--- START ---

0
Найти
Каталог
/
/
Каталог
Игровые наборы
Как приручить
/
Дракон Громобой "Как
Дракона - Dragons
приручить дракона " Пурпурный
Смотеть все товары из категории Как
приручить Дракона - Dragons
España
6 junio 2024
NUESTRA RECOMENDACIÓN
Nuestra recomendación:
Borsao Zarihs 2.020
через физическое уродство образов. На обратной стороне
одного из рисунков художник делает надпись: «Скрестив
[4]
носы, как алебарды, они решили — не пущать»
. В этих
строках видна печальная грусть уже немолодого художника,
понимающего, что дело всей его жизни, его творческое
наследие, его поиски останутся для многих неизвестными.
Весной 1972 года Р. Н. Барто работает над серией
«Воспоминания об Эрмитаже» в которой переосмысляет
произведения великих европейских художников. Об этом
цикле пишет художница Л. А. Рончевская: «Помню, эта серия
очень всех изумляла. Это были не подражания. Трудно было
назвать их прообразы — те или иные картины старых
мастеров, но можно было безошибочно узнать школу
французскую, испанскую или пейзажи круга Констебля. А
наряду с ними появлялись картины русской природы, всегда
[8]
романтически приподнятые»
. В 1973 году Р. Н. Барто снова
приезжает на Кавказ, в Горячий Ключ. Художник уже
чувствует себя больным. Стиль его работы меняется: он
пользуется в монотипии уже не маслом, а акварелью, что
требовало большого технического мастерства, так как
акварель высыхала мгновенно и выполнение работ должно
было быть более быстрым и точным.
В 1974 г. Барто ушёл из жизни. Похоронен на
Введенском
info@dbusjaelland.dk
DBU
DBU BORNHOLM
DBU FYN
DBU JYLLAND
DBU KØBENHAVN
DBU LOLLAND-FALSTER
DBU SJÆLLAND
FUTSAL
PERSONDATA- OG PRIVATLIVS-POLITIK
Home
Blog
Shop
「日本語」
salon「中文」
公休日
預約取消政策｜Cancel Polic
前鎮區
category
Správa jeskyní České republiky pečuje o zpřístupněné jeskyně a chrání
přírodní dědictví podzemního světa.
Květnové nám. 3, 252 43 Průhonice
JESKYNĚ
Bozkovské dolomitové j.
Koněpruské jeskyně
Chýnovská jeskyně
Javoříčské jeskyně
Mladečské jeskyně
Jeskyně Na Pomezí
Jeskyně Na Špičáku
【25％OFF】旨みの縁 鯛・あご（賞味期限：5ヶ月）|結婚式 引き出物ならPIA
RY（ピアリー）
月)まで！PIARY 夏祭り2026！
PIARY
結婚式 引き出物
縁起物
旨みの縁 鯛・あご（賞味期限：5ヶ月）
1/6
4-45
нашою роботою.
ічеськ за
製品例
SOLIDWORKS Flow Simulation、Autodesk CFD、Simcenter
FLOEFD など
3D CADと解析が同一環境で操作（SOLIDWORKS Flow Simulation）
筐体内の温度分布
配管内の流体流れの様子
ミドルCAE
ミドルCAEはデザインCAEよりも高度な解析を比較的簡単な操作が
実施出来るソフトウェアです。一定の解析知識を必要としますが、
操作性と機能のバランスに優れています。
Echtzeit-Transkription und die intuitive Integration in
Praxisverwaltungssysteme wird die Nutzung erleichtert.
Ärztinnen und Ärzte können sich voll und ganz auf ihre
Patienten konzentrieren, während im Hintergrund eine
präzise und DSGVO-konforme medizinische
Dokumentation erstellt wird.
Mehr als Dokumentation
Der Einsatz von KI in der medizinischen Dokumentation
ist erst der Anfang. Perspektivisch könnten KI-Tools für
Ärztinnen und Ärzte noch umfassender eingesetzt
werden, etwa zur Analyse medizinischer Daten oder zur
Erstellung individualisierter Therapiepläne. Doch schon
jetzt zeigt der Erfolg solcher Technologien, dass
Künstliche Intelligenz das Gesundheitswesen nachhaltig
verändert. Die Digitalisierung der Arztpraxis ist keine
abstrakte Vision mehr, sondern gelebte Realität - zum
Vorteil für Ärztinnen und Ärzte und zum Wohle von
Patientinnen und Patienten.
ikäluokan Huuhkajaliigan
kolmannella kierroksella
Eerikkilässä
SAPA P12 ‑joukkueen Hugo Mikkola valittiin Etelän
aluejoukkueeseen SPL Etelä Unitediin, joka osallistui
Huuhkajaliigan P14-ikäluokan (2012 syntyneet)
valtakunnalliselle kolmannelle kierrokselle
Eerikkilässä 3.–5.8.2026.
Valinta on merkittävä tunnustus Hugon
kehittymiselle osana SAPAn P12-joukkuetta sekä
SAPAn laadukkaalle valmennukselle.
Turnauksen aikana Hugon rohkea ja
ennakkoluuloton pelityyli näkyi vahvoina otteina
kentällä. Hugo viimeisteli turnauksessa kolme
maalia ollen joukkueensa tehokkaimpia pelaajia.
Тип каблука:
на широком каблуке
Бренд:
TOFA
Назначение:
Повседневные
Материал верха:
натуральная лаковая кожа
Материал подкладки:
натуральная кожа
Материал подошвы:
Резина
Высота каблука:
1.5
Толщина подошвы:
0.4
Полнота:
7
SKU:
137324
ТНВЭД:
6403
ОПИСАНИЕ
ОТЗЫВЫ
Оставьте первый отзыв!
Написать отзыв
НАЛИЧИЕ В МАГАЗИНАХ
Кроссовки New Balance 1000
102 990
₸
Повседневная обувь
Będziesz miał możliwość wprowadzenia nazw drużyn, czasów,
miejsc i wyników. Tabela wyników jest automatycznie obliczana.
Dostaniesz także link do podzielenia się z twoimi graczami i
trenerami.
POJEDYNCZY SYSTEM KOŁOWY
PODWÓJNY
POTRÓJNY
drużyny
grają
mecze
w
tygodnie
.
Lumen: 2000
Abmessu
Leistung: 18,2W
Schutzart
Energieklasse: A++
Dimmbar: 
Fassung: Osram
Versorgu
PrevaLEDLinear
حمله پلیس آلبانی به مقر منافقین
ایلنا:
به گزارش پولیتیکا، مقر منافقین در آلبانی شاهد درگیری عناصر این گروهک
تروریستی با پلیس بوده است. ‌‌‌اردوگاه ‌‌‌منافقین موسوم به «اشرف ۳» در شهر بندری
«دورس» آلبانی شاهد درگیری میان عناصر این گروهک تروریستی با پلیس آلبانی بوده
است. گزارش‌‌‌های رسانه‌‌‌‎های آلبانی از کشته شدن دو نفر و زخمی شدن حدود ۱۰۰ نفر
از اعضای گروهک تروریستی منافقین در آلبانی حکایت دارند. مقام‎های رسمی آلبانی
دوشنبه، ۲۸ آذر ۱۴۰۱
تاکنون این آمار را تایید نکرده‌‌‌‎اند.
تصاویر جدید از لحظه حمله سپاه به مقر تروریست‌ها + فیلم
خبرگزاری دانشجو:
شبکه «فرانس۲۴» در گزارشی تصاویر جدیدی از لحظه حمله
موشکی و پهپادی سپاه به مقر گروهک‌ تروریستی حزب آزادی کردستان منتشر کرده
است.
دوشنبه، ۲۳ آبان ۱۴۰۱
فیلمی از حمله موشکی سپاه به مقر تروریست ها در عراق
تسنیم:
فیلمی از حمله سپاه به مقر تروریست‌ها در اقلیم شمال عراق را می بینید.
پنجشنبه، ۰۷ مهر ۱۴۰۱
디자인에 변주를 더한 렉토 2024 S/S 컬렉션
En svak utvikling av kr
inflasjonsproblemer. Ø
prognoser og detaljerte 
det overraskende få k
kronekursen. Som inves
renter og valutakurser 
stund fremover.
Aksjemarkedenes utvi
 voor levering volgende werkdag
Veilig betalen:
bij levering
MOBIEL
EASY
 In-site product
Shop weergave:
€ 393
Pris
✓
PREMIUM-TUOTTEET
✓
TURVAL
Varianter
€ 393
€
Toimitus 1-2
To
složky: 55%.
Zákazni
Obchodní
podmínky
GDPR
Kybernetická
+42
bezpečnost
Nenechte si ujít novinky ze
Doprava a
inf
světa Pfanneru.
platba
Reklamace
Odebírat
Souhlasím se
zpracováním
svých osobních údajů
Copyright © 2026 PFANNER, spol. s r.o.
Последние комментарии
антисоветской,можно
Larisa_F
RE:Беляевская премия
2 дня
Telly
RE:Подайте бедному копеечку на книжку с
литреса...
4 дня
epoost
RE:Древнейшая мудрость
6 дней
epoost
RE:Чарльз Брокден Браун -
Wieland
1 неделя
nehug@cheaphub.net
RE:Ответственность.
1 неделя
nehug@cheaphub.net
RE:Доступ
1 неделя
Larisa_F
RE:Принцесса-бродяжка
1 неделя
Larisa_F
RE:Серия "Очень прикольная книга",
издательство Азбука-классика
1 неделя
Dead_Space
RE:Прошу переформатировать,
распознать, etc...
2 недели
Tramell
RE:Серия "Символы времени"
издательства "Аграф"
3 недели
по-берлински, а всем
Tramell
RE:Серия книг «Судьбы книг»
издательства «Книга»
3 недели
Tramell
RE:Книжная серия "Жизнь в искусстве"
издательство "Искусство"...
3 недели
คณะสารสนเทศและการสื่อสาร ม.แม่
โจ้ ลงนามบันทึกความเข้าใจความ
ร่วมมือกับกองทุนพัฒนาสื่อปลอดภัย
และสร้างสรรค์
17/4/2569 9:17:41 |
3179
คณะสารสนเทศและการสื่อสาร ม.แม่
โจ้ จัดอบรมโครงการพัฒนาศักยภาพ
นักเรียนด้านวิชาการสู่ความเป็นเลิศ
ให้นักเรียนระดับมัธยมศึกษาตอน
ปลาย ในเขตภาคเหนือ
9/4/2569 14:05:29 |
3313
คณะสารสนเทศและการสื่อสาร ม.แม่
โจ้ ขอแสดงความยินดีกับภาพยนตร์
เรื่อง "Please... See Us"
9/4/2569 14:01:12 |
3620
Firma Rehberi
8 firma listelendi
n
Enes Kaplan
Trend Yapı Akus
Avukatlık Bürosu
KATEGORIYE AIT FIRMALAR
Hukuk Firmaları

--- END ---

* _WORK TO COMPLETE_
Update the material from its start through the line containing "понимающего, что дело" by replacing "Каталог" with "Магазин". Give that part again with nothing else changed.

* _COMPLETED EXERCISE_
0
Найти
Магазин
/
/
Магазин
Игровые наборы
Как приручить
/
Дракон Громобой "Как
Дракона - Dragons
приручить дракона " Пурпурный
Смотеть все товары из категории Как
приручить Дракона - Dragons
España
6 junio 2024
NUESTRA RECOMENDACIÓN
Nuestra recomendación:
Borsao Zarihs 2.020
через физическое уродство образов. На обратной стороне
одного из рисунков художник делает надпись: «Скрестив
[4]
носы, как алебарды, они решили — не пущать»
. В этих
строках видна печальная грусть уже немолодого художника,
понимающего, что дело всей его жизни, его творческое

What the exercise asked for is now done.